- Task goal -
Look for "left knee: (70, 77)" in the entries below. Write out that line and all later lines exactly, ending with the final one.

(Supplied material Opens)

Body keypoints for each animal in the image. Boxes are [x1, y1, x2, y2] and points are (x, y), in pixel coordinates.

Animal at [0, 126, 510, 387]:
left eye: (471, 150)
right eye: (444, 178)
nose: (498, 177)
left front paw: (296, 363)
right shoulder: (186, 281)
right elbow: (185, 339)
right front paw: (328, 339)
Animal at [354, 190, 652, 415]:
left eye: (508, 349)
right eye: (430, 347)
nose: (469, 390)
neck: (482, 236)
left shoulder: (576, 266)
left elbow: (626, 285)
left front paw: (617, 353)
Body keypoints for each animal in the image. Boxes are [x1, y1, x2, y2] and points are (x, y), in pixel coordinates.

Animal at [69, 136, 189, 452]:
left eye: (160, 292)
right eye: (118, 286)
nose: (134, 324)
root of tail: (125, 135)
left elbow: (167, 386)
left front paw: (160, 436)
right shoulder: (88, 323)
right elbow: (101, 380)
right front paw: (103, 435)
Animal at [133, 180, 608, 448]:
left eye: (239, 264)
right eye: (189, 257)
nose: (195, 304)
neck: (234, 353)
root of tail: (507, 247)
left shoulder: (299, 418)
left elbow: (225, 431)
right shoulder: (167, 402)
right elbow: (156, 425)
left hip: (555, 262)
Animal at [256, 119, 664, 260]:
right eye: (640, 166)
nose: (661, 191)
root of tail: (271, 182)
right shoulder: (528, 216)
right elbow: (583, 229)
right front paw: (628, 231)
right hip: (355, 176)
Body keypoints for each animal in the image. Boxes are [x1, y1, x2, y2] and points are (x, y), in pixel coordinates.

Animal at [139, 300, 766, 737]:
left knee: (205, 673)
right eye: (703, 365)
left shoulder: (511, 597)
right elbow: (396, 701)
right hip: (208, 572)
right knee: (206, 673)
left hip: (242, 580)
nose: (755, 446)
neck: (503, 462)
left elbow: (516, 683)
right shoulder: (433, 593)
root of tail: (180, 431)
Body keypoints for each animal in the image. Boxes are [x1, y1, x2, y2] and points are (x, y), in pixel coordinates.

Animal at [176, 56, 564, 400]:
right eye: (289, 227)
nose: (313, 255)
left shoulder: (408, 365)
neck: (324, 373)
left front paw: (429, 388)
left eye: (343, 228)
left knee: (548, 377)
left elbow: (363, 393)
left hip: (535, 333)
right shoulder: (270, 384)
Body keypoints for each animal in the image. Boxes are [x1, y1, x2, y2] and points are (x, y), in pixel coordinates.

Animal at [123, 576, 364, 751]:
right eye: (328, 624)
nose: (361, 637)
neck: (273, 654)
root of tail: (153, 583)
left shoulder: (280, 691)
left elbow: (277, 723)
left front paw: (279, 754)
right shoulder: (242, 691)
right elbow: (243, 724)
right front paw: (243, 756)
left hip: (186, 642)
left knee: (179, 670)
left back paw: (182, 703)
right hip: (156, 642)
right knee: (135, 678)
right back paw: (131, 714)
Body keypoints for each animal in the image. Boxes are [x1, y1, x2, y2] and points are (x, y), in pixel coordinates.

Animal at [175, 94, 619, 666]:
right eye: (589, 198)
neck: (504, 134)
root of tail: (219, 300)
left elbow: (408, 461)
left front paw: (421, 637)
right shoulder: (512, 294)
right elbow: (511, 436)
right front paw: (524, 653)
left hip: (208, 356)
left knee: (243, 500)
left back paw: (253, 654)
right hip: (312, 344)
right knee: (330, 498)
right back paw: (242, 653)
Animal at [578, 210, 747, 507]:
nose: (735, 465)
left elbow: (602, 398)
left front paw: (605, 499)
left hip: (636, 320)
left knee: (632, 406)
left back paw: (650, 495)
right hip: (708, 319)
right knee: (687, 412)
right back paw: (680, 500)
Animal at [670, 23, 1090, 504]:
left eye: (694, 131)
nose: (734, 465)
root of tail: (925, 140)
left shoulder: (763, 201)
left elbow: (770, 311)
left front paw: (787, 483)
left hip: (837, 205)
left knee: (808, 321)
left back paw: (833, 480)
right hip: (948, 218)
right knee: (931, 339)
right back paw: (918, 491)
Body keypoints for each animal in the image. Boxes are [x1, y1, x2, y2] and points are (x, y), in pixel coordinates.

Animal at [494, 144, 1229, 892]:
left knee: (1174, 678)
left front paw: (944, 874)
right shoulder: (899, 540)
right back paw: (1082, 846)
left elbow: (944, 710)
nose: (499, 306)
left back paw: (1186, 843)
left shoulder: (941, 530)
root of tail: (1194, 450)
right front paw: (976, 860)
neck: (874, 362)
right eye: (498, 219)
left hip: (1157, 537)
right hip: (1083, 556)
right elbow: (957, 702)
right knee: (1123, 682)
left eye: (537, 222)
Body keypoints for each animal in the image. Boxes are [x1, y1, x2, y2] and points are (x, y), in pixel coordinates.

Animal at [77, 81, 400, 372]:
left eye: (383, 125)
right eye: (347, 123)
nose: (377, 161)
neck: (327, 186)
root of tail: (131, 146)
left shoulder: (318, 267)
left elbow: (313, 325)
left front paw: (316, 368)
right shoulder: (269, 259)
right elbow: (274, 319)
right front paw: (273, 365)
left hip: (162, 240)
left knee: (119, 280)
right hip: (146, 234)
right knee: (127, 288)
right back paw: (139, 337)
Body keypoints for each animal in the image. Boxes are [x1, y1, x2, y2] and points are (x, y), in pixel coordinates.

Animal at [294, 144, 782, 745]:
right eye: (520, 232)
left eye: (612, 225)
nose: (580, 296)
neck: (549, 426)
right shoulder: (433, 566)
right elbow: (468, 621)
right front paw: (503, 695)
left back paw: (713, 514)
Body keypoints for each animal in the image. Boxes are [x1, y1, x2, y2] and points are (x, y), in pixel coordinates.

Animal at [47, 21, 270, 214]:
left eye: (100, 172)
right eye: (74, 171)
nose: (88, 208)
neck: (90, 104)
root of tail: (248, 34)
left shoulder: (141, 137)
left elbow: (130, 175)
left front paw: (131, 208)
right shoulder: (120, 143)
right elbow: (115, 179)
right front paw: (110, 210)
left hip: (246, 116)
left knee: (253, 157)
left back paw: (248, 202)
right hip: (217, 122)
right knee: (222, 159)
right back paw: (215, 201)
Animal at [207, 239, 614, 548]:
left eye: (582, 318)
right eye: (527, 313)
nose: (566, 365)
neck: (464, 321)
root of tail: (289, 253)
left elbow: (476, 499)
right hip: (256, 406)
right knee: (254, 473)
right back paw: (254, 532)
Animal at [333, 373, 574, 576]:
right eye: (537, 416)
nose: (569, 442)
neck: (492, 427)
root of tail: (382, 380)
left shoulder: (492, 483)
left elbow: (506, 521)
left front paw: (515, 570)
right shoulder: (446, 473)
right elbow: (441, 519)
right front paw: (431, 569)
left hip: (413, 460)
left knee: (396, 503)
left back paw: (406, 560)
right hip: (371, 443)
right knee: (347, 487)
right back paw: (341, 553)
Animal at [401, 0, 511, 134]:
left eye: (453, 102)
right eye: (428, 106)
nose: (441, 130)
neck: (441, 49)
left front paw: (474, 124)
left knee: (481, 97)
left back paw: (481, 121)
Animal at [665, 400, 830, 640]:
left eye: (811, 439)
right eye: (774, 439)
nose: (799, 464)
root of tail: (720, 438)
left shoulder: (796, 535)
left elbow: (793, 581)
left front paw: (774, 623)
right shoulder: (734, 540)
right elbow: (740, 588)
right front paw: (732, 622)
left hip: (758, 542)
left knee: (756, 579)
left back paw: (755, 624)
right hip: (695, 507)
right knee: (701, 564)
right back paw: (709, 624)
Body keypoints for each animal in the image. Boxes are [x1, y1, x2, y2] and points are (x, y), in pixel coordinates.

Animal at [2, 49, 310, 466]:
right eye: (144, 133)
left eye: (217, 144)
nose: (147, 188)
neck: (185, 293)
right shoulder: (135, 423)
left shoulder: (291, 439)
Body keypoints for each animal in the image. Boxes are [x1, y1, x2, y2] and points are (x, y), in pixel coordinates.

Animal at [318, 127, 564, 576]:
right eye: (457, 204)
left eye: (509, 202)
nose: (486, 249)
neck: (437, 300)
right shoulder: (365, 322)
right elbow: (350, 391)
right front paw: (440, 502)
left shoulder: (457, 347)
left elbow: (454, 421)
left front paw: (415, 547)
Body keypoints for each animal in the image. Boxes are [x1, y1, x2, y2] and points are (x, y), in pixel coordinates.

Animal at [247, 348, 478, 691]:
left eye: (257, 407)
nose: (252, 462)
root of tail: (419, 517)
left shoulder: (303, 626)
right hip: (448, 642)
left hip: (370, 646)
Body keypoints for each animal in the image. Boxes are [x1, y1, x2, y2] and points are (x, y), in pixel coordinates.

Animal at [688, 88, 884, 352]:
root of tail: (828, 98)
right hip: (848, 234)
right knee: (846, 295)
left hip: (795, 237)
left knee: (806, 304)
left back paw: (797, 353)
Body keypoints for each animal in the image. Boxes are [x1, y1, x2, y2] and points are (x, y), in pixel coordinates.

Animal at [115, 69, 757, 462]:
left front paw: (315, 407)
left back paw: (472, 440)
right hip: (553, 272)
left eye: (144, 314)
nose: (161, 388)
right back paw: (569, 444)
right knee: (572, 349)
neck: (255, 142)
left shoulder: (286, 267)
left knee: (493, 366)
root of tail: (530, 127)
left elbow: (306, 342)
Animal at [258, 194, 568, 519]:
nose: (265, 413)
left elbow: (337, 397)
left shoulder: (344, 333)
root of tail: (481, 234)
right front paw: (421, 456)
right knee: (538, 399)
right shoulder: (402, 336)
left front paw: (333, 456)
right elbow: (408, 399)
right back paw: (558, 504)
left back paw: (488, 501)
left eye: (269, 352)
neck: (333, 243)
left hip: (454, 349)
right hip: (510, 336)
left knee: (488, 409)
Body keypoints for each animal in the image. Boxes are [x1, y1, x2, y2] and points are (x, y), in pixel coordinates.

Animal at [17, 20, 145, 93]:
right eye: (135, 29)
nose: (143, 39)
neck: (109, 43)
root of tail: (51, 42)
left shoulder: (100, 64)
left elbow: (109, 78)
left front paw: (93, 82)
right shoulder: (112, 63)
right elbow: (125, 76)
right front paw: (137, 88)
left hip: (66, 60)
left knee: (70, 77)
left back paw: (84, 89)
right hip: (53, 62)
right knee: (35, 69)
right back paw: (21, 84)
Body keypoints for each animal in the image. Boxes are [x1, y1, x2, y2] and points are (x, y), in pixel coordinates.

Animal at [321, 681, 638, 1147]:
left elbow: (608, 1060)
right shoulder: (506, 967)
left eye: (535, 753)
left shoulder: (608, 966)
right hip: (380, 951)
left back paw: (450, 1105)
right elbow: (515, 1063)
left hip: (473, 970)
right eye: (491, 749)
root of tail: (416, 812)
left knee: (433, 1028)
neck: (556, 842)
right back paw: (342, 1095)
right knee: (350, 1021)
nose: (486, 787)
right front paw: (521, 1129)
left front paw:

(Supplied material Closes)

- Answer to the exercise -
left knee: (70, 77)
left back paw: (84, 89)
right hip: (53, 62)
right knee: (35, 69)
right back paw: (21, 84)
Body keypoints for each animal in the image. Boxes are [x1, y1, x2, y2] and points are (x, y), in pixel coordinates.

Animal at [321, 681, 638, 1147]:
left elbow: (608, 1060)
right shoulder: (506, 967)
left eye: (535, 753)
left shoulder: (608, 966)
right hip: (380, 951)
left back paw: (450, 1105)
right elbow: (515, 1063)
left hip: (473, 970)
right eye: (491, 749)
root of tail: (416, 812)
left knee: (433, 1028)
neck: (556, 842)
right back paw: (342, 1095)
right knee: (350, 1021)
nose: (486, 787)
right front paw: (521, 1129)
left front paw:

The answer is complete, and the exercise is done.